Proposed mechanism under visible light.

(5)$$\mathrm{BiOBr}+\mathrm{h}\nu \mathit{\hspace{1em}}\to \mathit{\hspace{1em}}\mathrm{BiOBr}\left({\mathrm{e}}^{-}+{\mathrm{h}}^{+}\right)$$

(6)$${\mathrm{O}}_2+{\mathrm{e}}^{-}\to \mathit{\hspace{1em}}\bullet {\mathrm{O}}_2^{-}$$

(7)$$\bullet {\mathrm{O}}_2^{-}+{\mathrm{e}}^{-}+2{\mathrm{H}}^{+}\mathit{\hspace{1em}}\to \mathit{\hspace{1em}}{\mathrm{H}}_2{\mathrm{O}}_2$$

(8)$${\mathrm{H}}_2{\mathrm{O}}_2+{\mathrm{e}}^{-}\mathit{\hspace{1em}}\to \mathit{\hspace{1em}}\bullet \mathrm{OH}+{\mathrm{OH}}^{-}$$

(9)$${\mathrm{Fe}}^{3+}+{\mathrm{e}}^{-}\mathit{\hspace{1em}}\to \mathit{\hspace{1em}}{\mathrm{Fe}}^{2+}$$

(10)$${\mathrm{Fe}}^{2+}+{\mathrm{H}}_2{\mathrm{O}}_2\mathit{\hspace{1em}}\to \mathit{\hspace{1em}}{\mathrm{Fe}}^{3+}+\bullet \mathrm{OH}+{\mathrm{OH}}^{-}$$

(11)$$\begin{array}{c}\hfill \mathrm{RhB}+\bullet \mathrm{OH}+{\mathrm{h}}^{+}+{\mathrm{O}}_2^{-}\to \\ \hfill {\mathrm{CO}}_2+{\mathrm{H}}_2\mathrm{O}+\text{degraded products}\end{array}$$

The structural stability of the 0.50 mol % Fe-doped BiOBr photocatalyst was evaluated through XRD analysis before and after five consecutive photocatalytic cycles, as presented in Fig. 13. The diffraction patterns of both fresh and reused samples exhibit identical characteristic peaks corresponding to the tetragonal BiOBr phase (JCPDS No. 90-0393), with no detectable secondary phases or impurity reflections. After repeated cycles, only a slight decrease in peak intensity is observed, while the peak positions remain unchanged, indicating that the crystal structure of Fe-doped BiOBr is well preserved. These results confirm that the photocatalyst maintains high phase stability and excellent structural integrity under visible-light irradiation. Overall, the negligible variation in XRD patterns after five cycles demonstrates the robustness and recyclability of Fe-doped BiOBr, highlighting its suitability as a durable photocatalyst for long-term visible-light-driven wastewater treatment applications.

Fig. 13.

XRD of 0.5% Fe-BiOBr before/after five cycles.

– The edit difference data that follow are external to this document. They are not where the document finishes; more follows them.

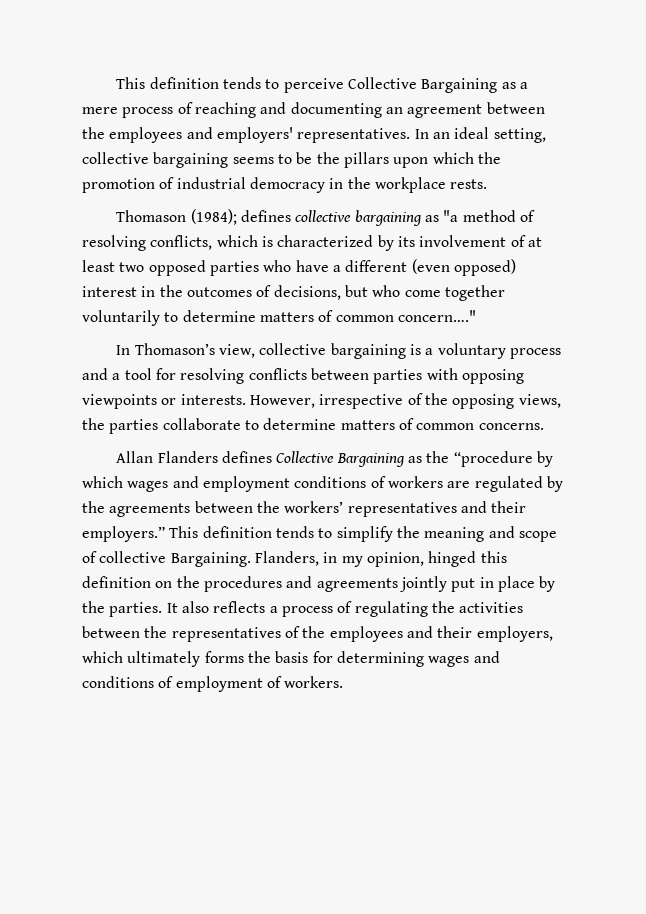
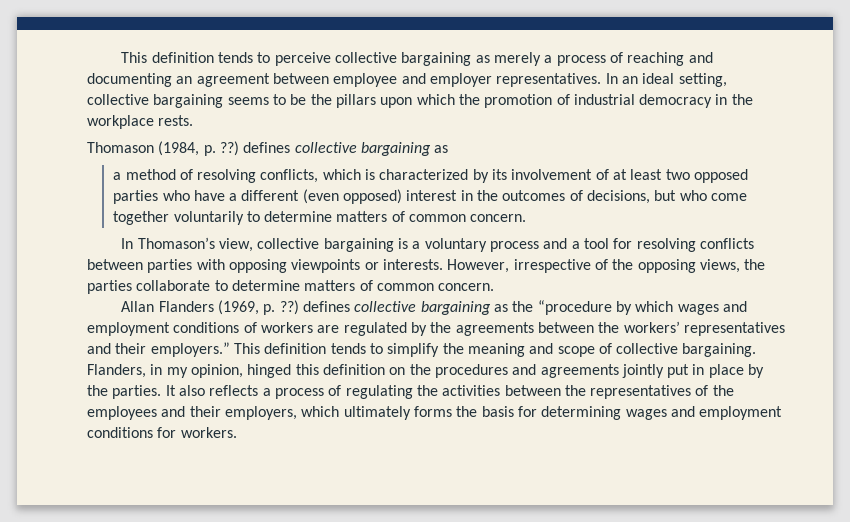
[348,77,528,93] [82,107,118,114] Collective Bargaining as a mere -> [335,52,553,66] collective bargaining as merely a
[82,127,293,143] the employees and employers' -> [333,73,492,87] employee and employer
[190,209,459,226] (1984); defines collective bargaining as "a -> [158,141,449,156] [113,172,122,180] (1984, p. ??) defines collective bargaining as // a
[397,310,476,322] concern…." -> [470,214,527,222] concern.
[478,423,544,430] concerns. -> [438,283,495,291] concern.
[222,451,405,467] defines Collective Bargaining -> [218,300,491,315] (1969, p. ??) defines collective bargaining
[170,552,251,567] Bargaining. -> [682,343,757,357] bargaining.
[82,676,282,692] conditions of employment of -> [699,406,783,420] [87,427,177,438] employment conditions for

Although Fe-doped BiOBr nanostructures exhibited enhanced visible-light-driven photocatalytic performance, several limitations should be acknowledged. First, the photocatalytic activity was evaluated using a single model organic dye (Rhodamine B) under controlled laboratory conditions, which may not fully represent the complexity of real wastewater systems containing mixed organic and inorganic pollutants. Second, although the proposed photocatalytic mechanism is supported by band structure analysis, photoluminescence results, and radical scavenging experiments, direct identification of intermediate species during the degradation process was not performed. In addition, long-term stability and large-scale applicability of the photocatalyst were not investigated within the scope of this study. Future work will focus on evaluating the photocatalytic performance under real wastewater conditions, assessing long-term durability, and exploring scalable synthesis routes for practical environmental remediation applications.